# I adopted a second GSD today



## kirsten (Jun 25, 2013)

She is a black female around 1 year 6 months old came in as a stray. Appears to be purebred? I have named her Xena. I thought she was spayed but last minute the shelter informed me she wasn't, so she was sent to the vet to get spayed and I picked her up and brought her home. Not the ideal situation to bring a new one home as she is most likely in pain and groggy, now thrown in a new situation. 

She is doing good so far though. I am keeping her crated, goes out to go potty and did two nice firm stools. She has done great with my 3 small pugs and doesn't seem care about the cat. 

I took my 7 month old female GSD puppy Riley in to visit her at the shelter and they got along great there. Played a ton, Xena was very gentle and let Riley climb all over her. They played with a toy together too. Xena was also kept in a kennel with another dog; a female lab mix. 

However the few times Riley has stopped to visit Xena in her crate, Xena will show her teeth and do a low growl. Hopefully just letting Riley know to stay away since she doesn't feel like playing? I am trying to keeps Riley from peering into her crate and taking them out separately so Riley won't try to play. I will start taking them for small walks together once Xena is feeling up to it. 

She only wanted to eat a couple pieces of cooked chicken breast for dinner tonight. 

Just thought I'd introduce Xena. Any tips on older adult adoption introductions or spay healing tips would be appreciated. Riley is next on the list to get it done.


----------



## JakodaCD OA (May 14, 2000)

congratulations, she is very pretty!

She sounds like a sweetie Some dogs are possessive of their crate space, and that's probably why she's sneering at Riley, so yes, I'd try to keep him from bugging her/peering into her crate..

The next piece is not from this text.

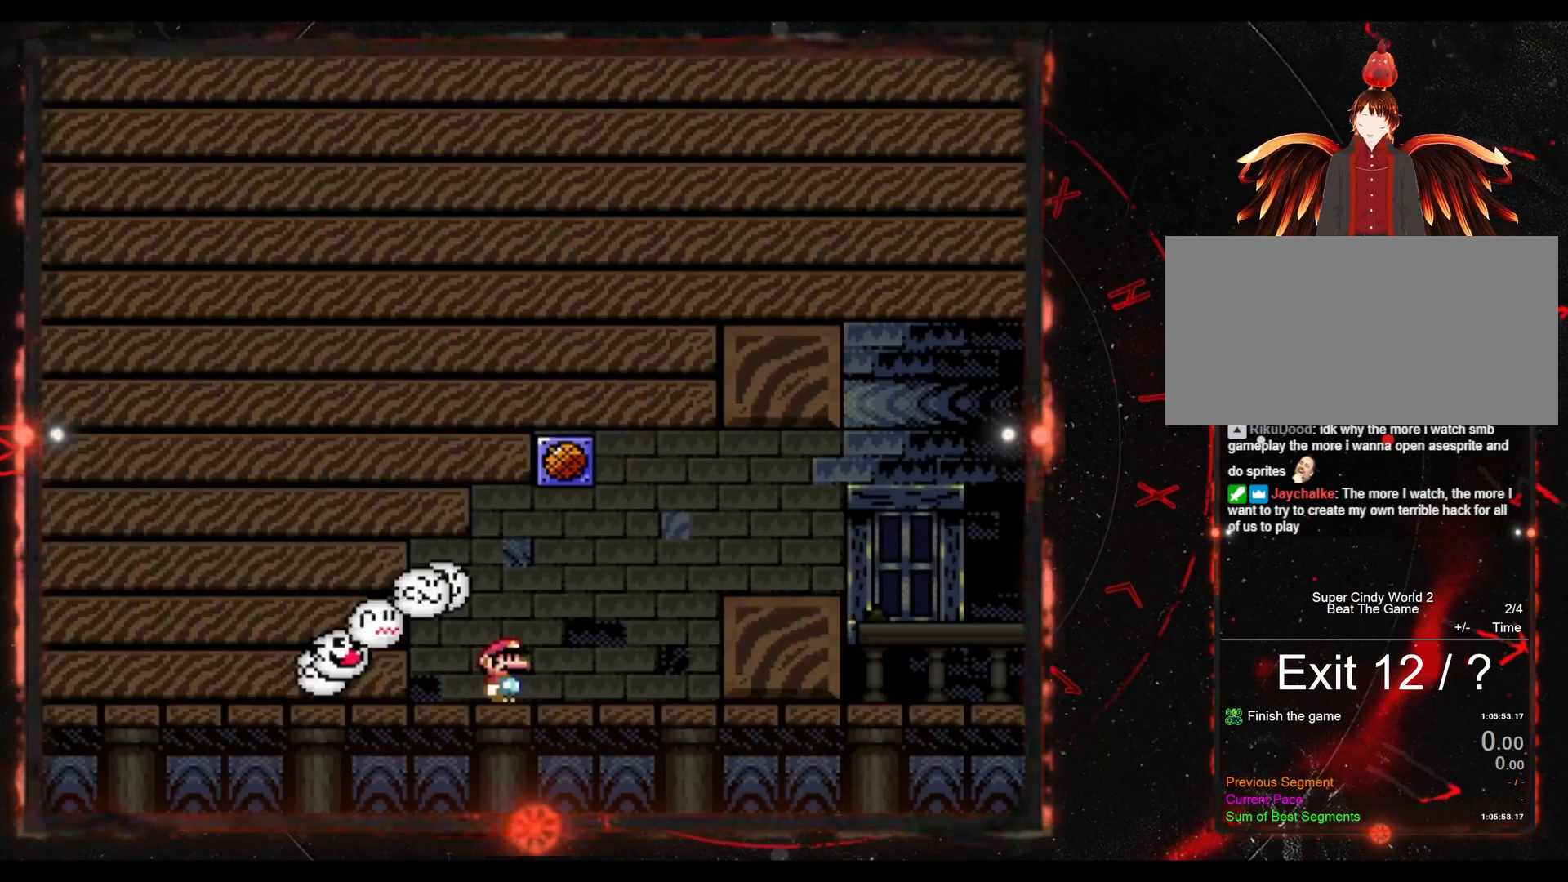
{"buttons": ["Y", "DPAD_LEFT"], "events": [[33, "START", "up"], [67, "DPAD_RIGHT", "down"], [100, "Y", "down"], [417, "DPAD_RIGHT", "up"], [433, "DPAD_LEFT", "down"]]}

Spaying, you want to keep her toned down for atleast a good week/10 days, so she can heal


----------



## LaRen616 (Mar 4, 2010)

Thank you for adopting this pretty girl!

I wish you luck with your 2 girls, 2 females that close in age can be a disaster but some have success!


----------



## Bridget (Apr 5, 2004)

She is really beautiful. I don't have any advice, but thanks for adopting her!


----------



## WVGSD (Nov 28, 2006)

If you just brought her home after a spay surgery and she was not eating well, she was not feeling well. It might be best to keep Riley away from her for several days until Xena has time to feel better. Her entire life has been changed in many ways pretty quickly and she is in pain from surgery. Keep her quiet and on a leash for several days. 

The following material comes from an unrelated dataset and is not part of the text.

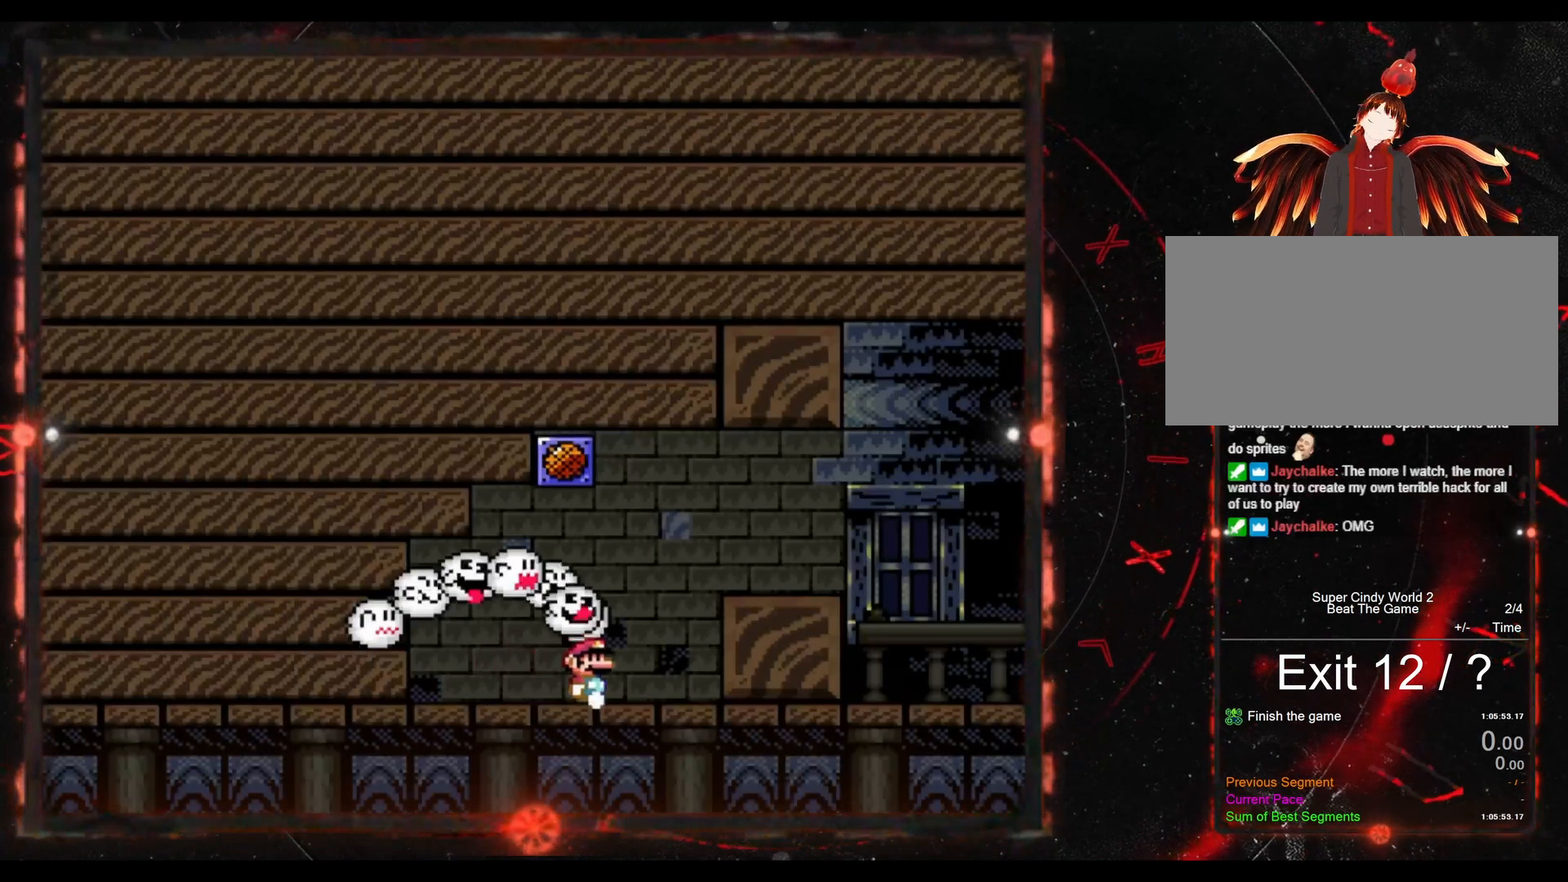
{"buttons": ["Y"], "events": [[267, "DPAD_LEFT", "up"]]}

It is often several weeks before you will see true behavior in dogs that are brought in to a new home. Stay watchful and vigilant. My friend is going through this right now with a GSD that the shelter reported to ignore cats. The dog had "shut down" at the shelter. Now that she is in a home again, she grabbed my friend's seventeen year old cat twice and now needs a new home because the initial report of being cat-neutral was not accurate.


----------



## LaRen616 (Mar 4, 2010)

WVGSD said:


> It is often several weeks before you will see true behavior in dogs that are brought in to a new home. Stay watchful and vigilant. My friend is going through this right now with a GSD that the shelter reported to ignore cats. The dog had "shut down" at the shelter. Now that she is in a home again, she grabbed my friend's seventeen year old cat twice and now needs a new home because the initial report of being cat-neutral was not accurate.


Yes, good point!

OP don't leave your girls out together alone and unsupervised!


----------



## arby665 (Nov 21, 2012)

My Karly is very possessive of her crate and Briggs knows not to go near it. Luckily this is the only thing she is possessive of. I think she is entitled to her own space so I let it be. Good luck with Xena!


----------



## kirsten (Jun 25, 2013)

Xena is feeling much better today. She ate and is wanting to play but I've been keeping her quiet. She will always be crated when I can't supervise her. Same goes for Riley. So far Xena has been the perfect patient though.


----------



## Rbeckett (Jun 19, 2013)

LaRen616 said:


> Thank you for adopting this pretty girl!
> 
> I wish you luck with your 2 girls, 2 females that close in age can be a disaster but some have success!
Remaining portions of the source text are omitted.